Oil climbs and stock futures drop as fuel shortages spread while Trump makes series of apocalyptic threats against Iran ahead of moving deadline

After stocks notched the first positive week since the U.S.-Israel war on Iran started over a month ago, Wall Street is weighing another round of threats and the latest deadline from President Donald Trump.

Futures tied to the Dow Jones industrial average fell 158 points, or 0.34%. S&P 500 futures were down 0.23%, and Nasdaq futures lost 0.14%.

U.S. oil futures rose 0.38% to $111.96 a barrel, and Brent crude climbed 0.93% to $110.04. The national average gasoline price reached $4.11 a gallon on Sunday, according to AAA, up from $2.98 before the war.

In Europe, which depends heavily on Mideast refiners for jet fuel, shortages forced Italy to limit supplies at several airports. That’s after several countries in Asia have already started rationing energy.

The U.S. dollar was up 0.03% against the euro and flat against the yen. The yield on the 10-year Treasury rose 1 basis point to 4.356%.

The conflict has entered its sixth week, reaching the end of Trump’s earlier timeline for the war to last four to six weeks.

But Tehran shows no signs of relinquishing its grip over the Strait of Hormuz, even as it allows a growing trickle of tankers through, while Trump appeared to be emboldened by a daring rescue of a U.S. airman shot down over Iran.

In a social media post on Sunday, he threatened to destroy Iran’s power plants and bridges if the strait isn’t open by Tuesday, then demanded, “Open the F—in’ Strait, you crazy bastards, or you’ll be living in Hell – JUST WATCH! Praise be to Allah.”

That appeared to push his deadline back from Monday, which was already delayed from an earlier deadline a week and a half ago.

Trump also told ABC News that if Iran doesn’t make a deal, “their whole country is gone.” He then told Fox News, “If they don’t make a deal and fast, I’m considering blowing everything up and taking over the oil,”

And in an interview with the Wall Street Journal, he said that if Iran keeps the strait closed, “they’re going to lose every power plant and every other plant they have in the whole country.”

Mohammad-Bagher Ghalibaf, the speaker of the Iran parliament, responded in kind. “Your reckless moves are dragging the United States into a living HELL for every single family, and our whole region is going to burn because you insist on following Netanyahu’s commands,” he wrote on social media.

“Make no mistake: You won’t gain anything through war crimes.
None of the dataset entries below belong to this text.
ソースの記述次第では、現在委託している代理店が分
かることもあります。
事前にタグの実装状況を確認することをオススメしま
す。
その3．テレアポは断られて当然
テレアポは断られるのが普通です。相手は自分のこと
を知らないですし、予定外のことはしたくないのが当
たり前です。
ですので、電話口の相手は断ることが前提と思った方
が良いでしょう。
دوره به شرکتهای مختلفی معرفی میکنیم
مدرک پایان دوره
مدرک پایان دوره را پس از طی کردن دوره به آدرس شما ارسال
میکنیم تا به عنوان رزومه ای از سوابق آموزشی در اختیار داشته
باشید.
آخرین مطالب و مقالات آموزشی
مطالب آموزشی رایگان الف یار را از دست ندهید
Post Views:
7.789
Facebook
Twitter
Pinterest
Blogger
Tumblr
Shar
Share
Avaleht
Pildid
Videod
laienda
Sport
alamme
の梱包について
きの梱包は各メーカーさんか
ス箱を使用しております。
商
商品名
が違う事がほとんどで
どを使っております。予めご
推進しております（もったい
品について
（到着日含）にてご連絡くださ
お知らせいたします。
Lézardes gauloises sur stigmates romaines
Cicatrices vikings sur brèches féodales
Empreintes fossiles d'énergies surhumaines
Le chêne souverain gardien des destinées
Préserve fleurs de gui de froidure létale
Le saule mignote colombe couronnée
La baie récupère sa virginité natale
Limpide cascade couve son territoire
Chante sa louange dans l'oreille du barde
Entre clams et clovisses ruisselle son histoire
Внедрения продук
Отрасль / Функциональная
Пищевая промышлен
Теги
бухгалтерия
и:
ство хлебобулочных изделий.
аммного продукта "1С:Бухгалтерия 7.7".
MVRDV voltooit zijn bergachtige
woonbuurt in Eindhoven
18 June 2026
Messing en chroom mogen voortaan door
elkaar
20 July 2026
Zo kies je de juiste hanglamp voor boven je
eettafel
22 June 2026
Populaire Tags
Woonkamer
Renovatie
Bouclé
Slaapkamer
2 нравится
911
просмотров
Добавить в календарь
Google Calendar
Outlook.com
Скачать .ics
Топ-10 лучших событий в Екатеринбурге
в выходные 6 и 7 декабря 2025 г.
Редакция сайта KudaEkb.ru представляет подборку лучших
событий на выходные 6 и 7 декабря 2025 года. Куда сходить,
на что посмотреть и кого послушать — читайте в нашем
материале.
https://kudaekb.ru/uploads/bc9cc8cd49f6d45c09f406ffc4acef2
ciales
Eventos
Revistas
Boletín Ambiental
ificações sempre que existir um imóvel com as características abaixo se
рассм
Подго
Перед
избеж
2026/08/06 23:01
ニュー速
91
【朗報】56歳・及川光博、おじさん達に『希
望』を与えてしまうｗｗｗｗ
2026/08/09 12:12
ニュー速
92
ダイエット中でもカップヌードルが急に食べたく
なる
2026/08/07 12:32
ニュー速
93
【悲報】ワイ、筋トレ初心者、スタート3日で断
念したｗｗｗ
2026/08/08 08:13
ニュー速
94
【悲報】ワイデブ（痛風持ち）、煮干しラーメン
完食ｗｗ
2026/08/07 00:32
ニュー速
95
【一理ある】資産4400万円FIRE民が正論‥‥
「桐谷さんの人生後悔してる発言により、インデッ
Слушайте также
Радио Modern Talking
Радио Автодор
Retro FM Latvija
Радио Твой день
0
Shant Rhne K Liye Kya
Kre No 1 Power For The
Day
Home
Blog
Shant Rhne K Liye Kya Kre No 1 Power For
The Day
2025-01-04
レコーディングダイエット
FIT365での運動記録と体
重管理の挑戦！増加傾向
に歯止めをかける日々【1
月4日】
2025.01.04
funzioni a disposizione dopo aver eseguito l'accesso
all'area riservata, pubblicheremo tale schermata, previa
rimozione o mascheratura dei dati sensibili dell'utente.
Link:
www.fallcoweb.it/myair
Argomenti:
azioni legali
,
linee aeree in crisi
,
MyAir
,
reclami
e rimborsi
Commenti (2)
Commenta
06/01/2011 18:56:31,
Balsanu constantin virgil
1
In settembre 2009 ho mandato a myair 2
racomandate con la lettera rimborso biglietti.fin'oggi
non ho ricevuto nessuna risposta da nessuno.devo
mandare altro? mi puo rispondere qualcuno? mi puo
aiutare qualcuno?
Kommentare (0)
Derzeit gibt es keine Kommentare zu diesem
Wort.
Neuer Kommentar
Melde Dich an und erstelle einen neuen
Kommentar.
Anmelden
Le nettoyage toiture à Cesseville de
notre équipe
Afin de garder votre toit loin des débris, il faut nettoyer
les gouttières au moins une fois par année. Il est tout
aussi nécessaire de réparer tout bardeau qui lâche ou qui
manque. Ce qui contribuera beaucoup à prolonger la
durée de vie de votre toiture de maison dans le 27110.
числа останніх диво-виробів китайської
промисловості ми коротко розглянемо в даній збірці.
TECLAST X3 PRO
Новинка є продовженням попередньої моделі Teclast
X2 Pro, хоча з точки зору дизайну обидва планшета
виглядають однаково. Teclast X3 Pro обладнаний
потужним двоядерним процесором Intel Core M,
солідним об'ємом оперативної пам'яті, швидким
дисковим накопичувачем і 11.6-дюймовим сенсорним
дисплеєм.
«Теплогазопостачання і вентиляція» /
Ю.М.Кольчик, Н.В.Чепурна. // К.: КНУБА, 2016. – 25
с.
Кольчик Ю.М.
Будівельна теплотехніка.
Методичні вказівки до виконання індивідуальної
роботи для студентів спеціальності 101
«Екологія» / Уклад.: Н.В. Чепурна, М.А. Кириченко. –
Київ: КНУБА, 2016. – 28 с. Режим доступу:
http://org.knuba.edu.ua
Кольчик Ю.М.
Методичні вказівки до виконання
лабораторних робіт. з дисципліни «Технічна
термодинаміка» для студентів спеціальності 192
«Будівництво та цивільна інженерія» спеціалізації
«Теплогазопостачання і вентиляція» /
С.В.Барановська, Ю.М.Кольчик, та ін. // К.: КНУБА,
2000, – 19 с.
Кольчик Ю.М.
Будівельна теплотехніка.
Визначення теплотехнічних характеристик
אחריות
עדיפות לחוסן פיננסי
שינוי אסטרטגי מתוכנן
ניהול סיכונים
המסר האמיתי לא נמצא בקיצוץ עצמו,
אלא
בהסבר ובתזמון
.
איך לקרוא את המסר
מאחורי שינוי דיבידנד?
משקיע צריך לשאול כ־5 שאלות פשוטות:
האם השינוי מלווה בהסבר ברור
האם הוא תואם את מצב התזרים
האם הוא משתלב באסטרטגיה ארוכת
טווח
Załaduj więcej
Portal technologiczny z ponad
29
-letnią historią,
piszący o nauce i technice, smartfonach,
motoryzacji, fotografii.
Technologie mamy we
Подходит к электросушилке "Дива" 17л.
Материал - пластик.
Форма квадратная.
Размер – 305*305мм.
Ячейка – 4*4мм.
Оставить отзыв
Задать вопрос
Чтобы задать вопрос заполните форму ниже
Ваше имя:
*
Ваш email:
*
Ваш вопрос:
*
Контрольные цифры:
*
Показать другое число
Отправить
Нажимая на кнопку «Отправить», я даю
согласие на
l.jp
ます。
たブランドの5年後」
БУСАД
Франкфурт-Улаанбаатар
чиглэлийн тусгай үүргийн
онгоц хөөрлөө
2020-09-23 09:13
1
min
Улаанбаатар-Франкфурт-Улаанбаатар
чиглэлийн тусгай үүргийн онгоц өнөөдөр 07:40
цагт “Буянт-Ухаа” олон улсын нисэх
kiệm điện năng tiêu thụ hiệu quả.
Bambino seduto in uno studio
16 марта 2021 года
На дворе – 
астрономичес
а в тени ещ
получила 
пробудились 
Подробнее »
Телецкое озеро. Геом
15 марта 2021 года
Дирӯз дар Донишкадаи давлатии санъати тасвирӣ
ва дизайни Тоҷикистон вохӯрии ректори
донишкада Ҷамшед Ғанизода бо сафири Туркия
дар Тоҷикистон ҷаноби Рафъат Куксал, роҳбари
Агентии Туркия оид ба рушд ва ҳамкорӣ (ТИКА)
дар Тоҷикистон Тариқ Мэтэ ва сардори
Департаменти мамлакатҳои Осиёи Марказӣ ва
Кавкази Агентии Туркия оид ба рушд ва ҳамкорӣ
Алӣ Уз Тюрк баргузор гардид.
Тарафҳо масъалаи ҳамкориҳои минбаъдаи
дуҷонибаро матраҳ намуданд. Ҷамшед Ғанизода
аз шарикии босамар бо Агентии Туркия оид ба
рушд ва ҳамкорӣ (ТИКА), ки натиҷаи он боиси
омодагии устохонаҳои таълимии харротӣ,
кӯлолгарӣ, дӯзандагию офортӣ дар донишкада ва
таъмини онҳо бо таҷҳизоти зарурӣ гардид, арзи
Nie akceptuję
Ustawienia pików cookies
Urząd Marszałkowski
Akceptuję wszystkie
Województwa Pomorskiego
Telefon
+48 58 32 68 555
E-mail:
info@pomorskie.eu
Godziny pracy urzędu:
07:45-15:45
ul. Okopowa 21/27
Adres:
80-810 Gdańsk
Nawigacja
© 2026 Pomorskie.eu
The only real solution is respecting the rights of the Iranian people and ending this dangerous game.”

Meanwhile, more than 2,000 Marines are in the Middle East, with thousands more troops on the way—as well as a third aircraft carrier.

Trump could deploy them to seize Kharg Island, from which 90% of Iran’s oil is exported, or other small islands near the Strait of Hormuz to weaken Iran’s grip on the narrow waterway that’s critical to the global oil trade.

For now, it’s unclear if the successful rescue of the F-15 airman after a harrowing operation makes a future ground assault more or less likely.

“On the one hand, the costs from this episode (four, as many as seven aircraft) may suggest the risks to such operations are simply too great to contemplate,” Gregory Brew, a Eurasia Group analyst focusing on oil and Iran, posted on X. “On the other hand, the admin may perceive the successful retrieval following operations inside Iranian territory as proof that such operations are feasible.”